For some time now, I have debated with myself whether to go down the vintage road to heartbreak or not. I feel the need to expand my fragrant knowledge and smelling tiny samples of vintage classics is a necessary part of acquiring a scented “education” in my opinion, and I do that whenever the opportunity arises. But what if I fall in love with one of those old, beautiful perfumes?
I own a few vintage minis, but am afraid of actually wearing them, because I am painfully aware of the value of every single, irreplacable drop.
Enter Laurie Erickson (and Dawn Spencer Hurwitz too, see my review of Pandora here).
Laurie heard us fumeheads whine and lament and in more than a year of hard work, developed a beautiful floral with the name of Nostalgie. Harking back to better days, Nostalgie is all I wish for in a perfume. Rich, nuanced, deep, high quality naturals, powerful and longwearing and, most importantly, very, very beautiful.
“This fragrance, inspired by the classic scents of the past, features aldehydic topnotes, a heart of precious jasmine, rose, and mimosa absolutes, and a base of Mysore sandalwood, natural oakmoss, violet leaf absolute, tonka, amber, vanilla, orris, and musk. Nostalgie dries down to a warm, lightly spiced amber and sandalwood base with soft floral accents. Fragrances today are rarely composed with so many fine naturals; the ingredients and the style rekindle memories of vintage perfumes.”
– from the Sonoma Scent Studio website
Nostalgie includes notes of aldehydes, jasmine, rose, mimosa absolutes, mysore sandalwood, violet leaf, orris, amber, oakmoss and musk.
Nostalgie opens with that typical Laurie Erickson touch of tiny champagne bubbly aldehydes, no big nose-blasting screechy aldehyde whack that some perfumes (cough, Chanel cough) have and that I don’t care for so much, but just an effervescent sparkle lifting the jasmine-rose-mimosa bouquet up towards the sunlight. (After writing this review, I read Dee’s and saw she says almost the same thing about the aldehydes, great minds thing alike, I did not copy that. 😉 )
The base is what I love the most about this fragrance, and it is what makes me crave this perfume (and it is dead certain that I will buy a bottle eventually!). After the initial florals fade out a little, what remains and remains for hours, is a perfect blend of mysore sandalwood (the real thing, ahhh!), amber and oakmoss. Soft, powdery, silky, woody, a bit dank and mossy, sweet and ambery smooth, this base pushes all my buttons and is toe-curlingly lovely.

Information shown:

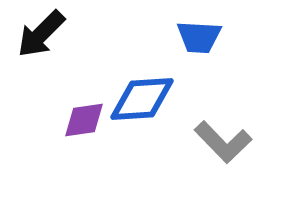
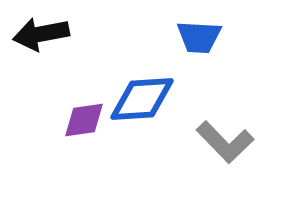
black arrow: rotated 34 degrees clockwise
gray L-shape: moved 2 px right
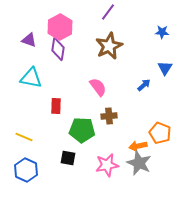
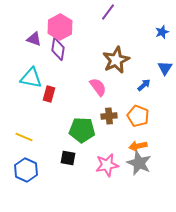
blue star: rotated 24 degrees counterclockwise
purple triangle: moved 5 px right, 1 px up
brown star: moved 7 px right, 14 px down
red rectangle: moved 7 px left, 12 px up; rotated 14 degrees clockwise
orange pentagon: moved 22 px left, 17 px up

==

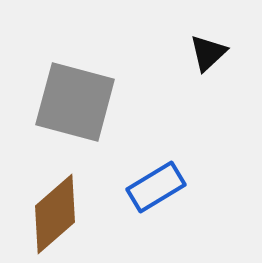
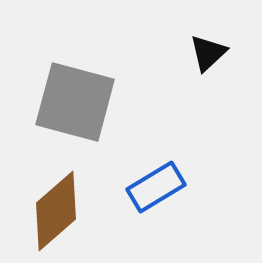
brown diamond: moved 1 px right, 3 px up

Instruction:
Answer these questions using the perfume review:
(a) Who developed Nostalgie?
(b) According to the quoted website description, what does Nostalgie dry down to?
(c) What three ingredients does the reviewer say form the blend that remains for hours in the base?
The data above is separate material, unrelated to the perfume review.

Reply to the exercise:
(a) Laurie Erickson
(b) A warm, lightly spiced amber and sandalwood base with soft floral accents
(c) Mysore sandalwood, amber and oakmoss